Introduction#
Welcome to CADET-Research Data Management, a project by the Forschungszentrum Jülich.
This toolbox aims to help track and version control:
input data
code
software versions
configurations
metadata
output data
and allow for easy sharing, integration, and reproduction of the generated results.
The tools of CADET-RDM can be applied to any project with the structure of an RDM project.
RDM repository architecture#
CADET-RDM projects are structured into two distinct repositories.
The project repository that contains the input data, code, software and configurations to execute the computations. The output repository is a directory within the project repository.
The output repository that contains the results of these computations, including all calculations, models and figures created by running the project code. Also stored in the output directory is the metadata used to create the specific result. This includes e.g. the software versions and requirements.

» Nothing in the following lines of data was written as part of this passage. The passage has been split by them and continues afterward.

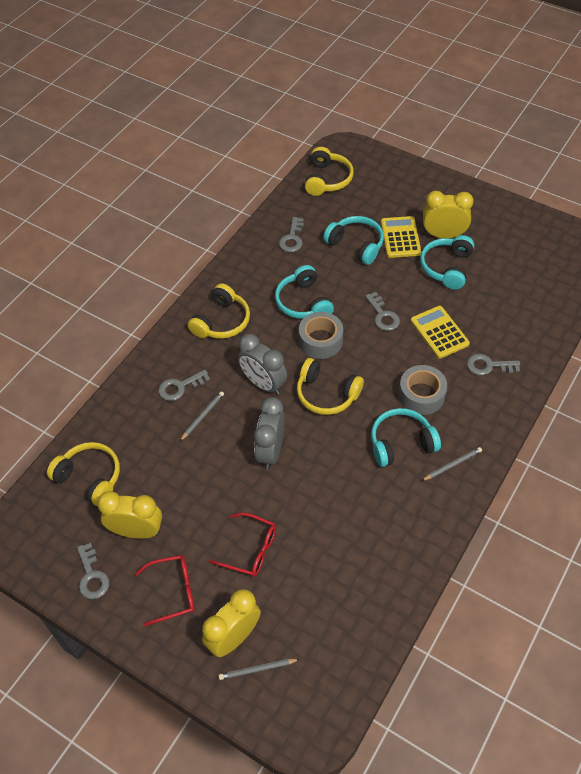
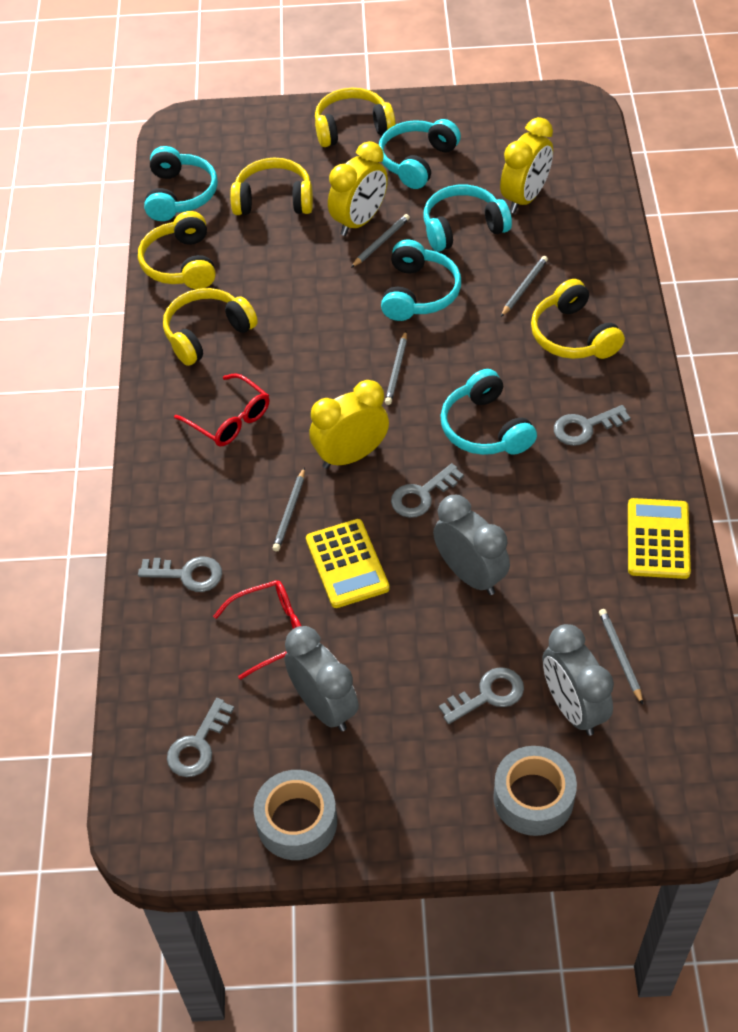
grey clock: 2 -> 3
grey pencil: 3 -> 5
turquoise headphones: 4 -> 5
yellow headphones: 4 -> 5

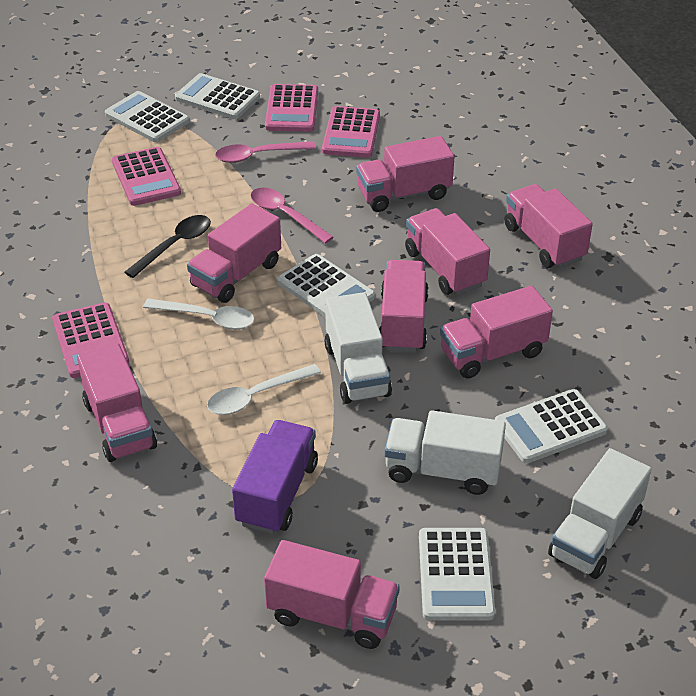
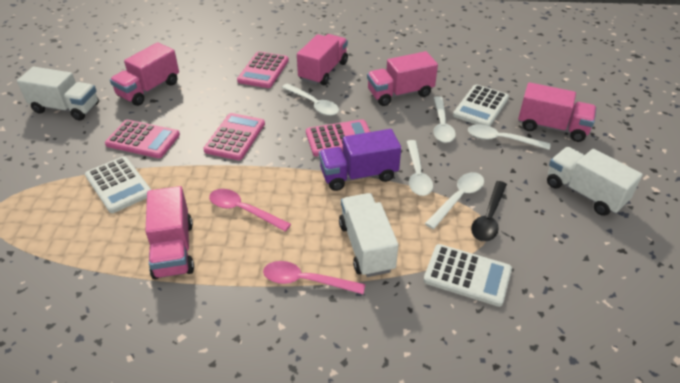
pink truck: 8 -> 5
white calculator: 5 -> 3
white spoon: 2 -> 5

CADET-RDM repository architechture#
Both the project and the output repository are their own git repositories. The commit architecture of CADET-RDM allows for easy tracking and reproducing of results and their respective project code.
RDM commit architecture#
Every run of the project code creates a new output branch (result branch) in the output directory. The repository on this new branch uniquely contains the files created by the execution of the project code.
At the same time, for every run of the project code the run_history directory on the master branch of the output repository is updated. This directory is unique to the master branch and contains the metadata and software specifications for every branch in the output repository. This directory also links the results in the output branch to the corresponding commit in the project repository used to create them. For transparency and easy accessibility, the most important specifications for every result branch are also documented in the log.tsv on the master branch of the output repository.
CADET-RDM commit architechture.#
Because of this simultanious log of the metadata and the environment used to create a specific output, results can be reproduced easily.
User function#
The tools of CADET-RDM can be used through the command line interface (CLI), via context tracking in Python scripts or within Jupyter Lab.
The following documentation contains an installation guide, a user guide to quickly start using CADET-RDM and more detailed descriptions on using the command line interface, python interface and jupyter interface.